Nucleolar Molecular Signature of Pluripotent Stem Cells

Induced pluripotent stem cells (iPSC) are generated by reprogramming somatic cells to the pluripotent state. Identification and quantitative characterization of changes in the molecular organization of the cell during the process of cellular reprogramming is valuable for stem cell research and advancement of its therapeutic applications. Here we employ quantitative Raman microspectroscopy and biomolecular component analysis (BCA) for a comparative analysis of the molecular composition of nucleoli in skin fibroblasts and iPSC derived from them. We report that the cultured fibroblasts obtained from different human subjects, share comparable concentrations of proteins, RNA, DNA, and lipids in the molecular composition of nucleoli. The nucleolar molecular environment is drastically changed in the corresponding iPSC. We measured that the transition from skin fibroblasts to iPSC is accompanied by a statistically significant increase in protein concentrations similar to 1.3-fold, RNA concentrations similar to 1.3-fold, and DNA concentrations similar to 1.4-fold, while no statistically significant difference was found for the lipid concentrations. The analysis of molecular vibrations associated with diverse aminoacids and protein conformations indicates that nucleoli of skin fibroblasts contain similar subsets of proteins, with prevalence of tyrosine.

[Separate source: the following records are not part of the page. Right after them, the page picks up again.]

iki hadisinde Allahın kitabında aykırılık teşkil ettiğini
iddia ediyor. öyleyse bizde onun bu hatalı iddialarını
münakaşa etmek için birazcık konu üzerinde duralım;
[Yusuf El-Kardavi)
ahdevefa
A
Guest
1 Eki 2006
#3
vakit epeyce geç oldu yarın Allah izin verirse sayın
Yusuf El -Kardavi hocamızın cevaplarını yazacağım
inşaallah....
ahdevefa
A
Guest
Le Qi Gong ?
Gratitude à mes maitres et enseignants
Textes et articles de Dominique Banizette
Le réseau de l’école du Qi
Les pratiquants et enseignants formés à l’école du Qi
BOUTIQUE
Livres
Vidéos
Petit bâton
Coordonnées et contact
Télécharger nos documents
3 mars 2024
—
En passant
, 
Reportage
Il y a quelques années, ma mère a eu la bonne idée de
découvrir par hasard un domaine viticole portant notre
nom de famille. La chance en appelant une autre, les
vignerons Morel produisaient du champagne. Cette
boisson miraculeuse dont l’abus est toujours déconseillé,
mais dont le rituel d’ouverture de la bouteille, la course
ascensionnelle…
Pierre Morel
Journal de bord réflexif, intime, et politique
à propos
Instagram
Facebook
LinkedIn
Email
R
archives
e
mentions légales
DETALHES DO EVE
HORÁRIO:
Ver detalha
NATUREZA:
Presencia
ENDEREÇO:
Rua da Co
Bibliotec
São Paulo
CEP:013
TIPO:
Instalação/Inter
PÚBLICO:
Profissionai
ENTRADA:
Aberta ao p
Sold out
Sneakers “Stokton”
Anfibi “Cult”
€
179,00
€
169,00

In iPSC, we observed a higher signal from tryptophan with an increase in the random coil and a helix protein conformations, indicating changes in the subset of nucleolar proteins during cell reprogramming. At the same time, the concentrations of major types of macromolecules and protein conformations in the nucleoli of iPSC and human embryonic stem cells (hESC) were found to be similar. We discuss these results in the context of nucleolar function and conclude that the nucleolar molecular content is correlated with the cellular differentiation status. The approach described here shows the potential for spectroscopically monitoring changes in macromolecular organization of the cell at different stages of reprogramming.